We do not separate. We historians and philosophers take everything together. The texts that follow do not compare anything to anyone, not Greeks to Arabs, nor Arabs to Latins, nor "Christians" to "Muslims", nor "East" to "West". They deliberately avoid the places of memory, Baghdad and Cordoba as much as Athens, Oxford or Mont-Saint-Michel. Instead they join the dots, fill in the gaps, retrace, as Gilson said, the "secret advances" proper to doctrinal matter6. In so doing they indeed defend a thesis: that of the unity of Arabo-Latin knowledge. But they simultaneously defend a method: that which affirms that this unity will not be demonstrated with "more" and "less" ("more" Greek here, "less" Arab there, or inversely) and that the "Let us not exaggerate" of the new Restoration is definitely off topic.

Such a programme is, as it is, a political programme. The Greeks, the Arabs and Us: will it be necessary to say that we are Greeks and Arabs?

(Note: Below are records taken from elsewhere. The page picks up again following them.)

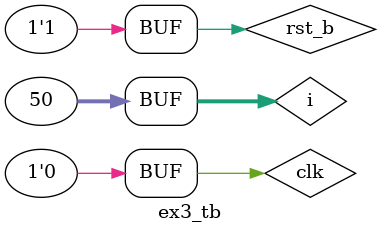
<source format=v>
module my_dff(input clk, input rst_b, input d, output reg q);
  
  always @(posedge clk, negedge rst_b) begin
    if(!rst_b)q<=1;
    else q<=d;
  end
  
endmodule

module ex3(input clk, input rst_b, output [5:0] q);
  generate
    genvar i;
    for(i=0;i<6;i=i+1) begin : loop
      if(i==0)my_dff ffs(.clk(clk), .rst_b(rst_b), .d(q[5]), .q(q[i]));
      else if(i==3)my_dff ffs(.clk(clk), .rst_b(rst_b), .d(q[5]^q[i-1]), .q(q[i]));
      else my_dff ffs(.clk(clk), .rst_b(rst_b), .d(q[i-1]), .q(q[i]));
    end
  endgenerate
  
endmodule

module ex3_tb;
  reg clk, rst_b;
  wire [5:0] q;
  
  ex3 dut(
    .clk(clk),
    .rst_b(rst_b),
    .q(q)
  );
  
  initial begin
    clk=0;
    rst_b=0;
  end
  
  integer i;
  
  initial begin
    for(i=0;i<50;i=i+1) begin
      #50 clk=~clk;
    end
  end
  
  initial begin
    #25 rst_b=1;
  end
  
  
endmodule
</source>
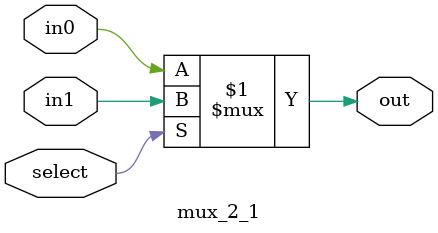
<source format=v>
module mux_2_1(out, select, in0, in1);
    input select;
    input in0, in1;
    output out;
    assign out = select ? in1 : in0;
endmodule
</source>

To formulate it in terms that continue to exasperate the Restorationists, appurtenances here are "wills to belong", identities "declarations of identity"7. This identity, Greek and Arab, Greek and Arab because Latin and because Jewish, is no less metaphorical, that is to say, no less chosen, than any other. Without doubt it is more complete, less truncated, and in this sense - in this sense at least - more true.

It remains to say why we choose it. The Arabs are Arabs says scholarly Islamophobia, for fear that they too might be Greeks, as we maintain. It is only said in the third person: "those Arabs", those who one points to from afar, from the banlieus to the universities, across the entire trajectory of scholarly Islamophobia. Who today can say "we Arabs" without attracting the worst suspicions? That is just one more reason , today, why we say it. The Greeks, the Arabs. And us? We Greeks, of course. We Arabs, no less. But we Latins as well, we Jews, we [are] all those absent from the new Restoration, we [are] all the others, we who do not fit into the "Helleno-Christian" or any other kind of synthesis, we the composite.

 

 

Notes

1  Sylvain Gouguenheim, Aristote au Mont-Saint-Michel. Les racines grecques de l’Europe chrétienne (Paris, Seuil, 2008) p. 17.

2  Ibid., p. 261, n. 7.

3  Rémi Brague, ’Das islamische Volk ist das belogenste’, interview in Die Presse (Vienna), 22nd April 2008.

4  S. Gouguenheim, ‘Averroès était-il un gentil ?’ in Au Moyen du Moyen Âge. Philosophies médiévales en chrétienté, judaïsme et islam, Revised edition (Paris, Flammarion 2008), p. 397-412.

5  S. Gouguenheim, ‘En quoi la philosophie islamique est-elle islamique ?’, in ibid., p. 108-132. [Trans: the authors distinguish Islam with an I, as having to do with culture and islam with an i as having to do with religion.]

6  Étienne Gilson, La Philosophie au Moyen Âge, 2nd ed. (revised) (Paris, Payot, 1944), p. 661.

7  Alain de Libera, Penser au Moyen Âge (Paris, Seuil - Points, 1996), p. 105.